# Wanting To Set Up My Rr 75 As Fo



## burton12387 (Jun 17, 2004)

As the title says, i have a 75 gallon reef ready glass tank that has a drilled bottom with a corner overflow. I have had this tank set up in the past as FOWLR but failed miserably. I made mistakes such as using crushed coral for my bed, way too deep, as well as using the wrong filter media.

My goal is to set this tank up as fish only that houses a lion fish and wolf eel. Decoration will be kept to a few pieces of large rock for the eel to hide in and the lion fish to perch on. My main problem is that i do not know what is the best way to set up the sump that i have. As well as other filter questions such as -

-Will i need a skimmer with FO?
-Should i still use a UV sterilizer?
-What type of filtration should i use in my sump, and where?

I have included two pictures of the sump to give you an idea of what i have to work with.

Thanks Guys! And Gals!


----------



## shiver905 (May 27, 2009)

Get rid of the Bio balls,

Instead to and find yourself some Live rock rubble. Shouldnt cost much.
Yes To the skimmer.
You will need a return pump.

If you already have a UV sterilizer then use it. If not i wouldnt pay for one unless i got a GREAT deal.
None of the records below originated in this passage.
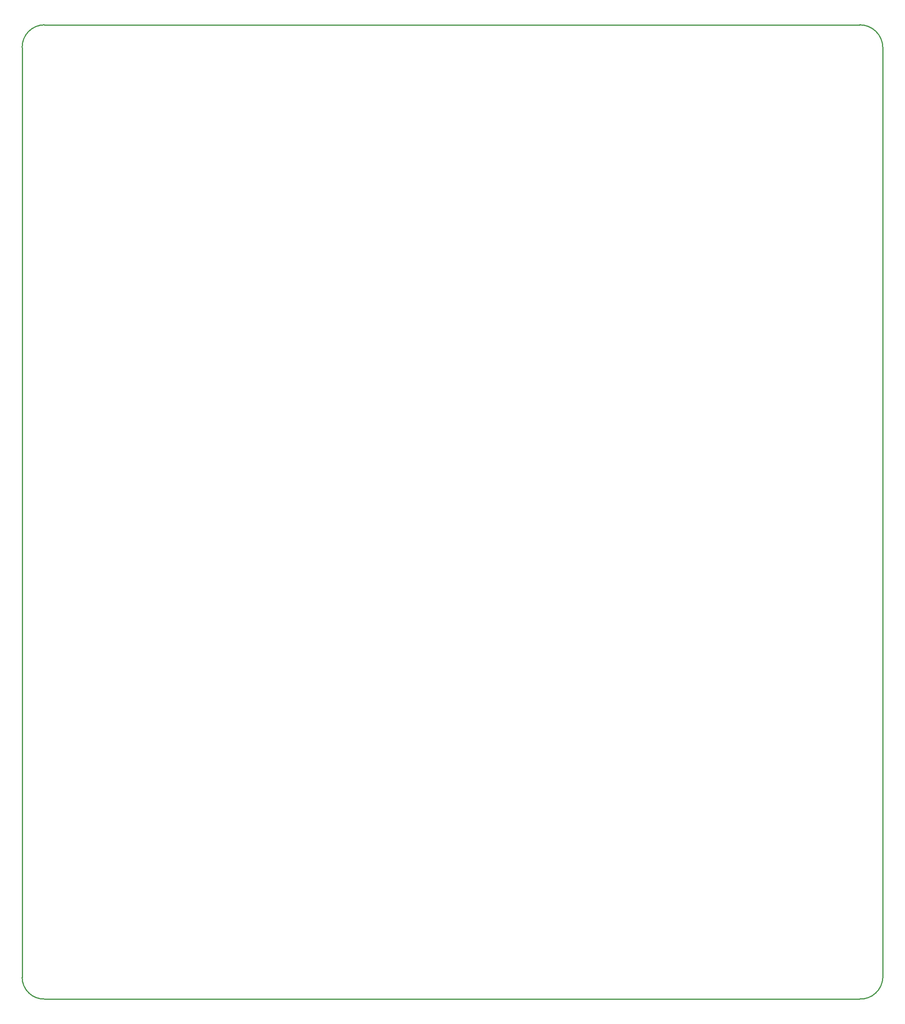
<source format=gbo>
G04*
G04 #@! TF.GenerationSoftware,Altium Limited,Altium Designer,21.0.9 (235)*
G04*
G04 Layer_Color=32896*
%FSLAX25Y25*%
%MOIN*%
G70*
G04*
G04 #@! TF.SameCoordinates,9EEF2FA0-A7D9-48CE-A635-C582822CA6DE*
G04*
G04*
G04 #@! TF.FilePolarity,Positive*
G04*
G01*
G75*
%ADD13C,0.01000*%
D13*
X19685Y846457D02*
G03*
X500Y826772I250J-19435D01*
G01*
X748032D02*
G03*
X727846Y846457I-19935J-250D01*
G01*
Y1000D02*
G03*
X748032Y19685I750J19435D01*
G01*
X500D02*
G03*
X19685Y1000I18935J250D01*
G01*
X748032Y374016D02*
Y826772D01*
X374016Y846457D02*
X728346D01*
X19685D02*
X374016D01*
X500Y472441D02*
Y826772D01*
X748032Y19685D02*
Y374016D01*
X374016Y1000D02*
X727846D01*
X500Y19685D02*
Y472441D01*
X19685Y1000D02*
X374016D01*
M02*

</source>
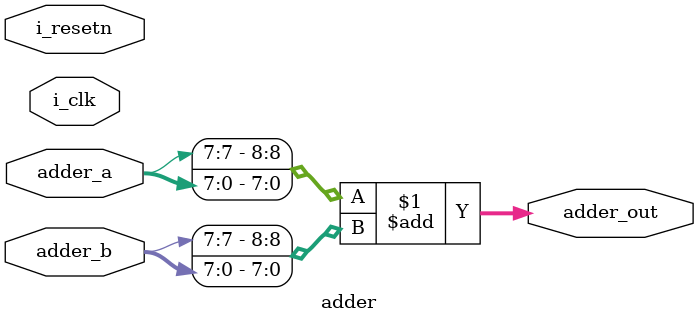
<source format=v>

module adder #(
// tb_rtl과 연결하는 부분의 parameter부분
 parameter A = 8,
 parameter B = 8,
 parameter ADDER_0 = A+1
)
(
	input wire	i_clk	,
	input wire	i_resetn	,
	
	input wire	[A-1:0] adder_a,
	input wire	[B-1:0] adder_b,
	output wire	[ADDER_0-1:0] adder_out
);

// output wire의 adder_out이 계산되는 부분

assign adder_out = $signed(adder_a) + $signed(adder_b); 
// 21ns에서 adder_a=48, adder_b=20값을 받아서 adder_out을 68로 계산해서 내보내고
// 26ns에서 adder_a=-4, adder_b=2값을 받아서 adder_out을 -2로 계산해서 내보냄-스크린샷

endmodule


</source>
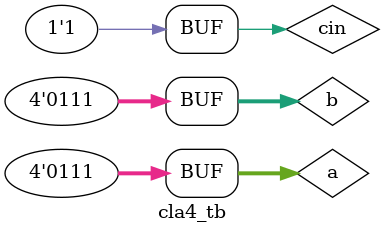
<source format=v>
module cla4_tb();

reg [3:0] a, b;
reg cin;

wire [3:0] sum;
wire cout;

initial
$monitor("a = %b, b = %b, cin = %b, cout = %b, sum = %b", a,b,cin,cout,sum);


initial 
begin 

	a = 4'b0000;
	b = 4'b0000;
	cin = 1'b0;

	#10;

	a = 4'b0001;
	b = 4'b0010;
	cin = 1'b0;

	#10;

	a = 4'b0100;
	b = 4'b0010;
	cin = 1'b0;

	#10;

	a = 4'b1010;
	b = 4'b0101;
	cin = 1'b0;

	#10;

	a = 4'b1111;
	b = 4'b0000;
	cin = 1'b0;

	#10;

	a = 4'b0000;
	b = 4'b1111;
	cin = 1'b0;

	#10;

	a = 4'b0110;
	b = 4'b0010;
	cin = 1'b0;

	#10;

	a = 4'b1110;
	b = 4'b0110;
	cin = 1'b1;

	#10;

	a = 4'b0111;
	b = 4'b0111;
	cin = 1'b1;

	#10;

end


cla4 inst1(
.a(a),
.b(b),
.cin(cin),
.sum(sum),
.cout(cout)
);



endmodule

</source>
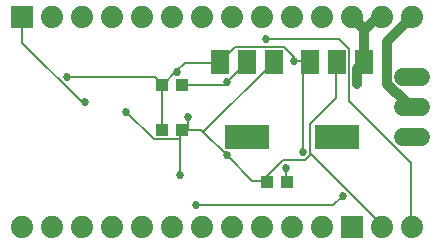
<source format=gbl>
G75*
%MOIN*%
%OFA0B0*%
%FSLAX25Y25*%
%IPPOS*%
%LPD*%
%AMOC8*
5,1,8,0,0,1.08239X$1,22.5*
%
%ADD10R,0.04331X0.03937*%
%ADD11R,0.05900X0.07900*%
%ADD12R,0.15000X0.07900*%
%ADD13C,0.06000*%
%ADD14R,0.07400X0.07400*%
%ADD15C,0.07400*%
%ADD16C,0.00800*%
%ADD17C,0.02700*%
%ADD18C,0.03200*%
D10*
X0052654Y0038500D03*
X0059346Y0038500D03*
X0059346Y0053500D03*
X0052654Y0053500D03*
X0087654Y0021000D03*
X0094346Y0021000D03*
D11*
X0090100Y0060900D03*
X0081100Y0060900D03*
X0072100Y0060900D03*
X0102100Y0060900D03*
X0111100Y0060900D03*
X0120100Y0060900D03*
D12*
X0111000Y0036100D03*
X0081000Y0036100D03*
D13*
X0133000Y0036000D02*
X0139000Y0036000D01*
X0139000Y0046000D02*
X0133000Y0046000D01*
X0133000Y0056000D02*
X0139000Y0056000D01*
D14*
X0116000Y0006000D03*
X0006000Y0076000D03*
D15*
X0006000Y0006000D03*
X0016000Y0006000D03*
X0026000Y0006000D03*
X0036000Y0006000D03*
X0046000Y0006000D03*
X0056000Y0006000D03*
X0066000Y0006000D03*
X0076000Y0006000D03*
X0086000Y0006000D03*
X0096000Y0006000D03*
X0106000Y0006000D03*
X0126000Y0006000D03*
X0136000Y0006000D03*
X0136000Y0076000D03*
X0126000Y0076000D03*
X0116000Y0076000D03*
X0106000Y0076000D03*
X0096000Y0076000D03*
X0086000Y0076000D03*
X0076000Y0076000D03*
X0066000Y0076000D03*
X0056000Y0076000D03*
X0046000Y0076000D03*
X0036000Y0076000D03*
X0026000Y0076000D03*
X0016000Y0076000D03*
D16*
X0006250Y0075900D02*
X0006000Y0076000D01*
X0006250Y0075900D02*
X0006250Y0067500D01*
X0026200Y0047550D01*
X0027250Y0047550D01*
X0021300Y0055950D02*
X0050350Y0055950D01*
X0052450Y0053850D01*
X0052654Y0053500D01*
X0053150Y0053500D01*
X0057525Y0057875D01*
X0057700Y0057700D01*
X0057525Y0057875D02*
X0060500Y0060850D01*
X0072050Y0060850D01*
X0072100Y0060900D01*
X0077300Y0066100D01*
X0093400Y0066100D01*
X0096900Y0062600D01*
X0096900Y0061200D01*
X0101800Y0061200D01*
X0102100Y0060900D01*
X0099700Y0060850D01*
X0099700Y0031100D01*
X0102150Y0030400D02*
X0102150Y0030050D01*
X0100400Y0028300D01*
X0093050Y0028300D01*
X0087450Y0022700D01*
X0087450Y0021650D01*
X0087654Y0021000D01*
X0087450Y0021300D01*
X0082900Y0021300D01*
X0074325Y0029875D01*
X0074500Y0030050D01*
X0074325Y0029875D02*
X0066625Y0037575D01*
X0089900Y0060850D01*
X0090100Y0060900D01*
X0081100Y0060900D02*
X0080800Y0060850D01*
X0074325Y0054375D01*
X0074500Y0054200D01*
X0074325Y0054375D02*
X0073450Y0053500D01*
X0059346Y0053500D01*
X0052800Y0053500D02*
X0052654Y0053500D01*
X0052800Y0053500D02*
X0052800Y0038800D01*
X0052654Y0038500D01*
X0050000Y0035300D02*
X0058750Y0035300D01*
X0058750Y0023400D01*
X0064000Y0013250D02*
X0109850Y0013250D01*
X0113000Y0016400D01*
X0125950Y0006950D02*
X0102500Y0030400D01*
X0102150Y0030400D01*
X0102150Y0040200D01*
X0110900Y0048950D01*
X0110900Y0060850D01*
X0111100Y0060900D01*
X0115100Y0065400D02*
X0111950Y0068550D01*
X0087450Y0068550D01*
X0115100Y0065400D02*
X0115100Y0047900D01*
X0135750Y0027250D01*
X0135750Y0006250D01*
X0136000Y0006000D01*
X0126000Y0006000D02*
X0125950Y0006250D01*
X0125950Y0006950D01*
X0094346Y0021000D02*
X0094100Y0021300D01*
X0094100Y0025850D01*
X0066625Y0037575D02*
X0065750Y0038450D01*
X0061550Y0038450D01*
X0061550Y0042650D01*
X0061550Y0038450D02*
X0059450Y0038450D01*
X0059346Y0038500D01*
X0059450Y0038100D01*
X0058750Y0037400D01*
X0058750Y0035300D01*
X0050000Y0035300D02*
X0040900Y0044400D01*
D17*
X0040900Y0044400D03*
X0027250Y0047550D03*
X0021300Y0055950D03*
X0057700Y0057700D03*
X0074500Y0054200D03*
X0061550Y0042650D03*
X0074500Y0030050D03*
X0058750Y0023400D03*
X0064000Y0013250D03*
X0094100Y0025850D03*
X0099700Y0031100D03*
X0113000Y0016400D03*
X0117900Y0053850D03*
X0096900Y0061200D03*
X0087450Y0068550D03*
D18*
X0116000Y0076000D02*
X0116150Y0075900D01*
X0120000Y0072050D01*
X0121400Y0072750D01*
X0124550Y0075900D01*
X0125950Y0075900D01*
X0126000Y0076000D01*
X0120000Y0072050D02*
X0120000Y0061200D01*
X0120100Y0060900D01*
X0118950Y0059800D01*
X0117900Y0058750D01*
X0117900Y0053850D01*
X0127700Y0053850D02*
X0127700Y0067850D01*
X0135750Y0075900D01*
X0136000Y0076000D01*
X0127700Y0053850D02*
X0130850Y0050700D01*
X0131200Y0050700D01*
X0135750Y0046150D01*
X0136000Y0046000D01*
M02*

</source>
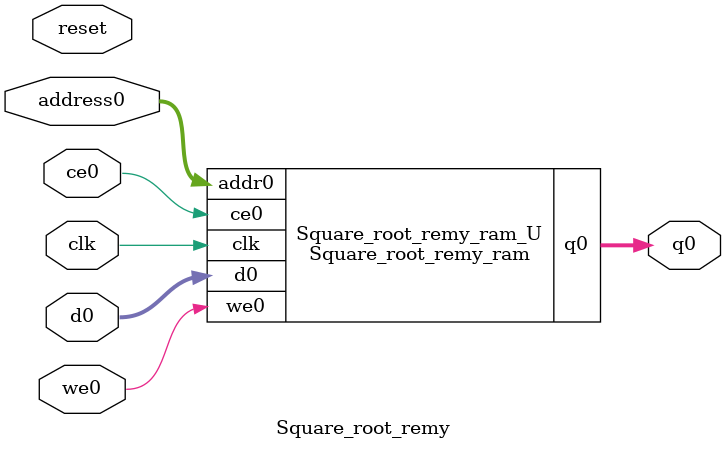
<source format=v>

`timescale 1 ns / 1 ps
module Square_root_remy_ram (addr0, ce0, d0, we0, q0,  clk);

parameter DWIDTH = 32;
parameter AWIDTH = 5;
parameter MEM_SIZE = 20;

input[AWIDTH-1:0] addr0;
input ce0;
input[DWIDTH-1:0] d0;
input we0;
output reg[DWIDTH-1:0] q0;
input clk;

(* ram_style = "distributed" *)reg [DWIDTH-1:0] ram[MEM_SIZE-1:0];




always @(posedge clk)  
begin 
    if (ce0) 
    begin
        if (we0) 
        begin 
            ram[addr0] <= d0; 
            q0 <= d0;
        end 
        else 
            q0 <= ram[addr0];
    end
end


endmodule


`timescale 1 ns / 1 ps
module Square_root_remy(
    reset,
    clk,
    address0,
    ce0,
    we0,
    d0,
    q0);

parameter DataWidth = 32'd32;
parameter AddressRange = 32'd20;
parameter AddressWidth = 32'd5;
input reset;
input clk;
input[AddressWidth - 1:0] address0;
input ce0;
input we0;
input[DataWidth - 1:0] d0;
output[DataWidth - 1:0] q0;



Square_root_remy_ram Square_root_remy_ram_U(
    .clk( clk ),
    .addr0( address0 ),
    .ce0( ce0 ),
    .d0( d0 ),
    .we0( we0 ),
    .q0( q0 ));

endmodule


</source>
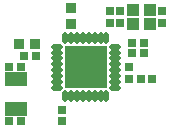
<source format=gts>
G04 Layer_Color=8388736*
%FSLAX24Y24*%
%MOIN*%
G70*
G01*
G75*
%ADD30R,0.0769X0.0454*%
%ADD31R,0.0434X0.0395*%
%ADD32R,0.1438X0.1438*%
%ADD33O,0.0395X0.0178*%
%ADD34O,0.0178X0.0395*%
%ADD35R,0.0316X0.0257*%
%ADD36R,0.0296X0.0257*%
%ADD37R,0.0375X0.0355*%
%ADD38R,0.0355X0.0375*%
%ADD39R,0.0257X0.0296*%
%ADD40C,0.0300*%
D30*
X-2340Y-398D02*
D03*
Y-1382D02*
D03*
D31*
X2135Y1454D02*
D03*
Y1906D02*
D03*
X1565D02*
D03*
Y1454D02*
D03*
D32*
X-0Y0D02*
D03*
D33*
X-965Y689D02*
D03*
Y492D02*
D03*
Y295D02*
D03*
Y98D02*
D03*
Y-98D02*
D03*
Y-295D02*
D03*
Y-492D02*
D03*
Y-689D02*
D03*
X965D02*
D03*
Y-492D02*
D03*
Y-295D02*
D03*
Y-98D02*
D03*
Y98D02*
D03*
Y295D02*
D03*
Y492D02*
D03*
Y689D02*
D03*
D34*
X-689Y-965D02*
D03*
X-492D02*
D03*
X-295D02*
D03*
X-98D02*
D03*
X98D02*
D03*
X295D02*
D03*
X492D02*
D03*
X689D02*
D03*
Y965D02*
D03*
X492D02*
D03*
X295D02*
D03*
X98D02*
D03*
X-98D02*
D03*
X-295D02*
D03*
X-492D02*
D03*
X-689D02*
D03*
D35*
X1826Y-397D02*
D03*
X2200D02*
D03*
D36*
X-2547Y-1790D02*
D03*
X-2153D02*
D03*
X-2547Y10D02*
D03*
X-2153D02*
D03*
X1947Y820D02*
D03*
X1553D02*
D03*
X1553Y480D02*
D03*
X1947D02*
D03*
X-2057Y360D02*
D03*
X-1663D02*
D03*
D37*
X-480Y1976D02*
D03*
Y1444D02*
D03*
D38*
X-1704Y770D02*
D03*
X-2236D02*
D03*
D39*
X800Y1877D02*
D03*
Y1483D02*
D03*
X-800Y-1807D02*
D03*
Y-1413D02*
D03*
X1453Y-394D02*
D03*
Y-0D02*
D03*
X1150Y1877D02*
D03*
Y1483D02*
D03*
X2550Y1483D02*
D03*
Y1877D02*
D03*
D40*
X472Y472D02*
D03*
Y0D02*
D03*
Y-472D02*
D03*
X0D02*
D03*
X-472D02*
D03*
Y0D02*
D03*
Y472D02*
D03*
X0D02*
D03*
Y0D02*
D03*
M02*

</source>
Iv been hearing great things about 
Chemi Pure.

Also id get a small sponge, or Filter floss.
But make shure u clean it often.


----------



## CLUSTER ONE (Aug 2, 2006)

burton12387 said:


> As the title says, i have a 75 gallon reef ready glass tank that has a drilled bottom with a corner overflow. I have had this tank set up in the past as FOWLR but failed miserably. I made mistakes such as using crushed coral for my bed, way too deep, as well as using the wrong filter media.
> 
> My goal is to set this tank up as fish only that houses a lion fish and wolf eel. Decoration will be kept to a few pieces of large rock for the eel to hide in and the lion fish to perch on. My main problem is that i do not know what is the best way to set up the sump that i have. As well as other filter questions such as -
> 
> ...


For the sump, do skimmer in the right section then bio balls or live rock rubble in the first section. There isn't room for much else other then a heater with the skimmer and mayby a couple packs of media, but i wouldn't do any chem media as i don't think it would be worth it for a large tank. If you want to spend money somewhere, get a good skimmer. For larger tanks skimmers is practically its heart so you dont want to cheap out on what runs the system. Also, do you have your own RO unit im assuming?

You may be able to add some cheato in the back divider, but i cant tell how the flow works back there


----------



## His Majesty (Apr 5, 2005)

Yes invest in a skimmer will make life alot easier.
put the skimmer on one side of the sump. then on the other side have LR rumble with some live sand if you wanted too and the media packs as sean said. i would also get rid of the bio balls. hell i dont even know what those things are


----------